Reproduce the lines below verbatim, starting with the line that contains "left wrist: (230, 1384, 13)" and going on through the line that contains "right elbow: (270, 171, -17)", both included. Omit the pictures from your answer.

────────────────────────────────────────

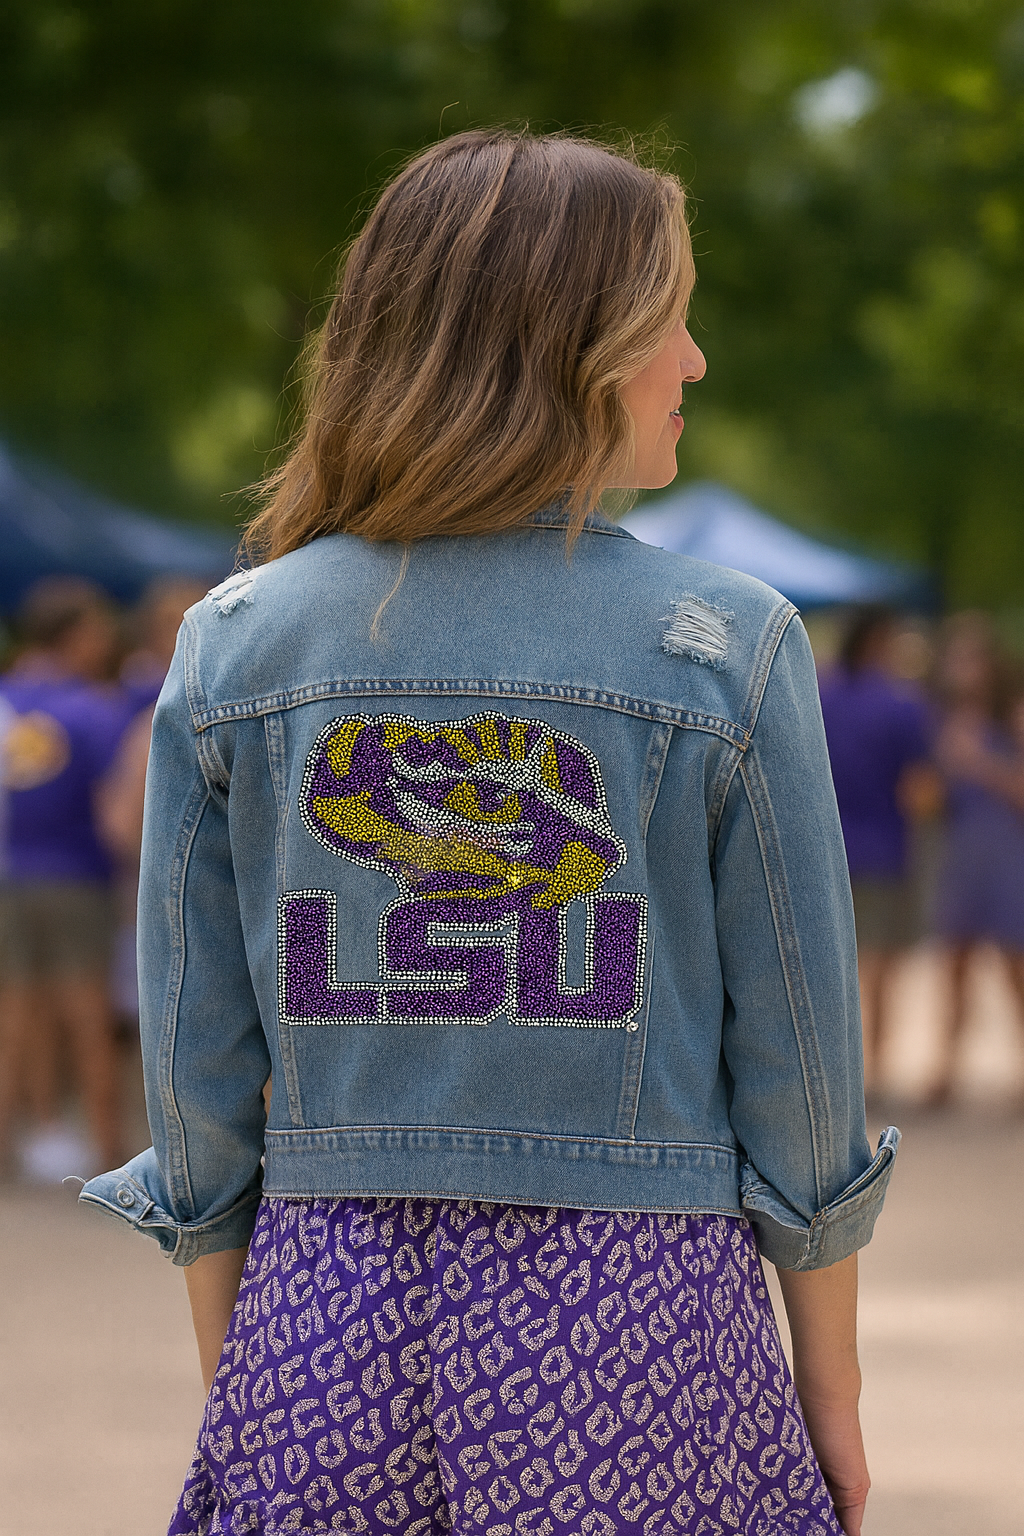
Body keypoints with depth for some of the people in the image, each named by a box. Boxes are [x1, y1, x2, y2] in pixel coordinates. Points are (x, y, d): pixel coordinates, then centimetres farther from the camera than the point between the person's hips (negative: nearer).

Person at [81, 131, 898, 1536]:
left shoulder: (233, 648, -1)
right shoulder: (728, 655, -7)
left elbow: (199, 1067, 2)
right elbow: (796, 1063, -3)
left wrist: (230, 1384, 13)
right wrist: (832, 1386, 9)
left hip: (326, 1340, 2)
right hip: (629, 1321, -2)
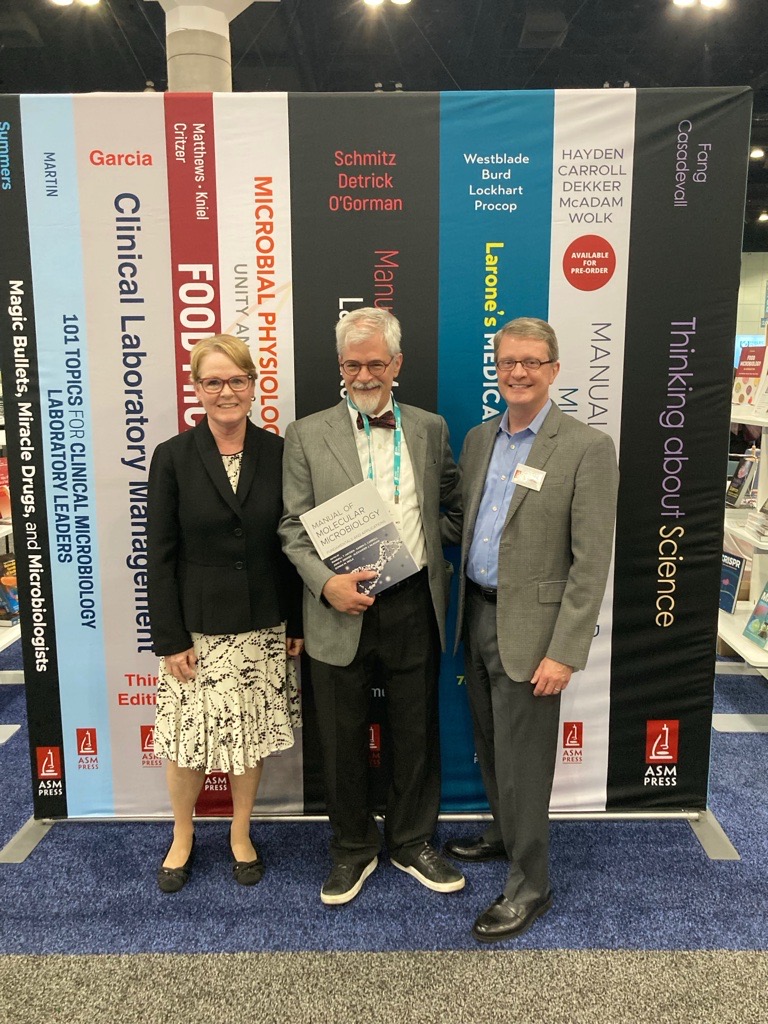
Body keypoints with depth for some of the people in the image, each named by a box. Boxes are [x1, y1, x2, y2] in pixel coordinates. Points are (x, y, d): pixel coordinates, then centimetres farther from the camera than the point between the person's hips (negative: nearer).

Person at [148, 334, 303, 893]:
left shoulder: (278, 452, -2)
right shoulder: (173, 457, -5)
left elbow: (292, 543, 2)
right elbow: (161, 555, -5)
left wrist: (297, 624, 2)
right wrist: (171, 638, -8)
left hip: (263, 626, 2)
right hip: (198, 626, -1)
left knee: (251, 736, 12)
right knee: (188, 739, 8)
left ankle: (241, 835, 36)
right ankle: (182, 837, 35)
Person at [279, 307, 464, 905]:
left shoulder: (430, 428, 6)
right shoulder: (308, 435, -1)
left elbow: (453, 501, 19)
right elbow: (294, 526, -3)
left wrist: (436, 544, 3)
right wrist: (326, 582, -17)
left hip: (415, 608, 2)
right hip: (342, 613, -1)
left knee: (417, 736, 15)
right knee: (344, 742, 12)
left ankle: (412, 844, 38)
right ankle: (353, 850, 35)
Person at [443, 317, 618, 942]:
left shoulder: (587, 447, -13)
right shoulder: (478, 439, 7)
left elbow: (592, 562, -15)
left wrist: (565, 652, -18)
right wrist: (462, 610, 8)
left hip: (529, 623, -6)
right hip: (477, 614, 6)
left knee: (523, 759, 5)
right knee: (489, 745, 21)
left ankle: (530, 885, 24)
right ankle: (505, 835, 44)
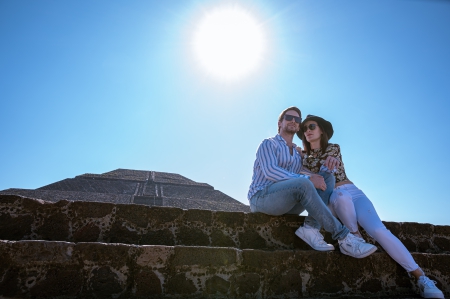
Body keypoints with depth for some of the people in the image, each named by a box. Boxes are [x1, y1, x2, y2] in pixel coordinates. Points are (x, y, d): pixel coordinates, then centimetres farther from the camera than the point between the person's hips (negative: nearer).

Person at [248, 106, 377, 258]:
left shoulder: (298, 155, 22)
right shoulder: (268, 144, 2)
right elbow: (270, 171, -17)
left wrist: (330, 159, -9)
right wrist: (307, 179, -24)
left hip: (287, 204, 7)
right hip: (261, 198, -7)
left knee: (328, 177, -6)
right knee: (303, 184, -34)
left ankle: (311, 227, -25)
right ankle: (343, 237, -26)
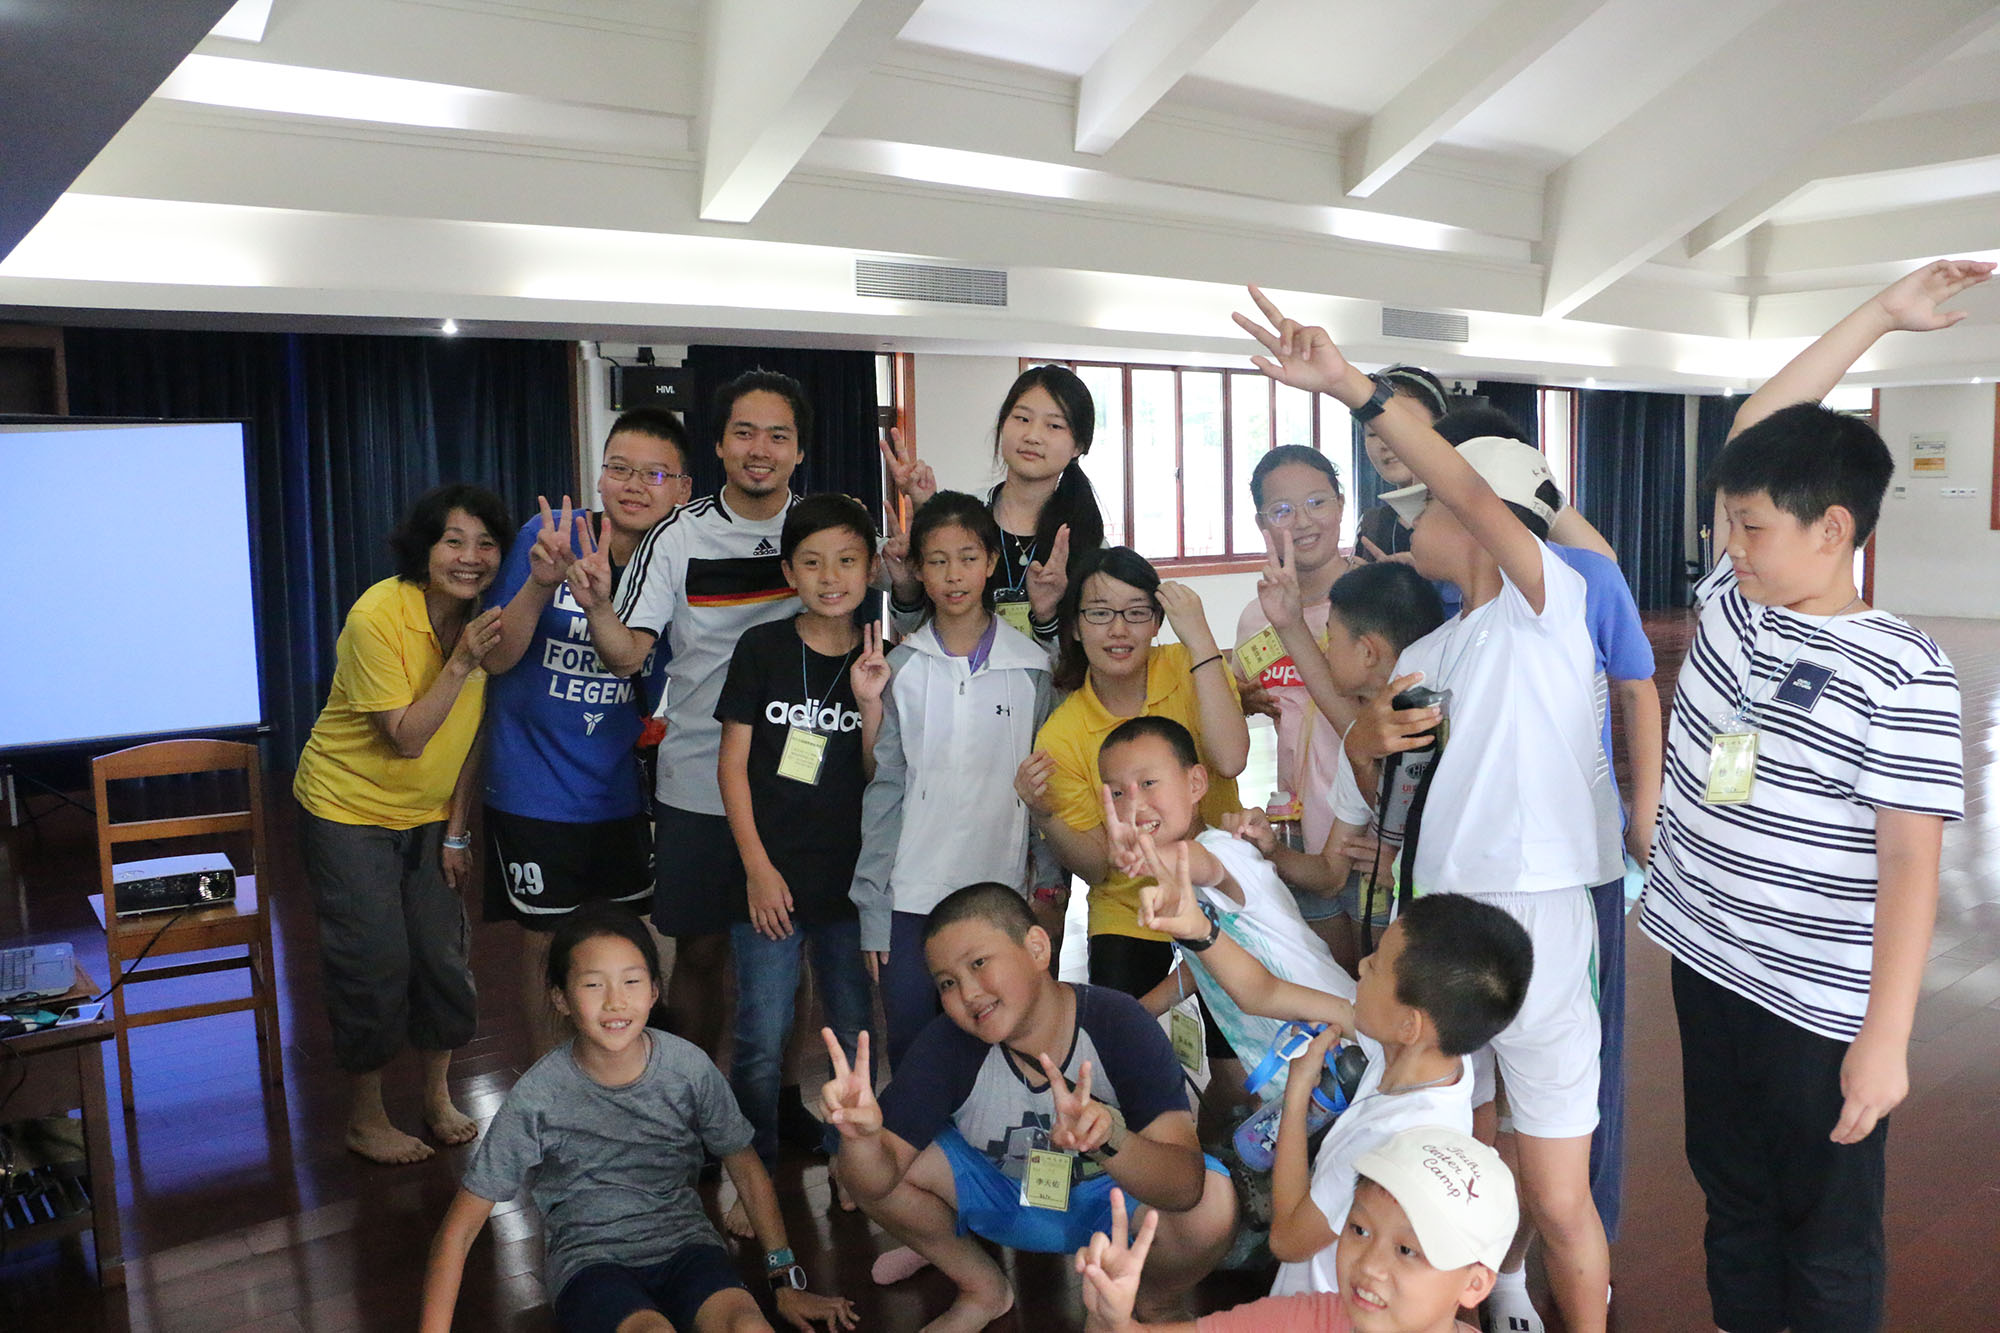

────────────────────────────────────────

#### Answer for the task
left wrist: (230, 1384, 13)
right wrist: (832, 1386, 9)
left hip: (326, 1340, 2)
right hip: (629, 1321, -2)
Body keypoints with depth for some of the people in the image, each named by a box. Boxes are [x1, y1, x2, y2] in pixel coordinates. Points are (x, y, d): pixel coordinates, then centimetres farther from the camera than the point between the person's hips (negative: nearer).

Person at [148, 334, 303, 893]:
left shoulder: (278, 452, -2)
right shoulder: (173, 457, -5)
left elbow: (292, 543, 2)
right elbow: (161, 555, -5)
left wrist: (297, 624, 2)
right wrist: (171, 638, -8)
left hip: (263, 626, 2)
right hip: (198, 626, -1)
left knee: (251, 736, 12)
right knee: (188, 739, 8)
left ankle: (241, 835, 36)
right ankle: (182, 837, 35)
Person at [279, 307, 464, 905]:
left shoulder: (430, 428, 6)
right shoulder: (308, 435, -1)
left elbow: (453, 501, 19)
right elbow: (294, 526, -3)
left wrist: (436, 544, 3)
right wrist: (326, 582, -17)
left hip: (415, 608, 2)
right hip: (342, 613, -1)
left knee: (417, 736, 15)
right knee: (344, 742, 12)
left ankle: (412, 844, 38)
right ankle: (353, 850, 35)
Person at [443, 317, 618, 942]:
left shoulder: (587, 447, -13)
right shoulder: (478, 439, 7)
left elbow: (592, 562, -15)
left wrist: (565, 652, -18)
right wrist: (462, 610, 8)
left hip: (529, 623, -6)
right hip: (477, 614, 6)
left knee: (523, 759, 5)
right knee: (489, 745, 21)
left ankle: (530, 885, 24)
right ankle: (505, 835, 44)
Body keypoints with depth for some of the people in the image, each named by a box. Boxes are [x1, y1, x2, y2] in pixel coordinates. Points are (x, y, d): pixel coordinates, then centimetres farther from the camera than the point between the person's hips (negative: nearer).

Person at [248, 106, 377, 258]:
left shoulder: (298, 155, 22)
right shoulder: (268, 144, 2)
right elbow: (270, 171, -17)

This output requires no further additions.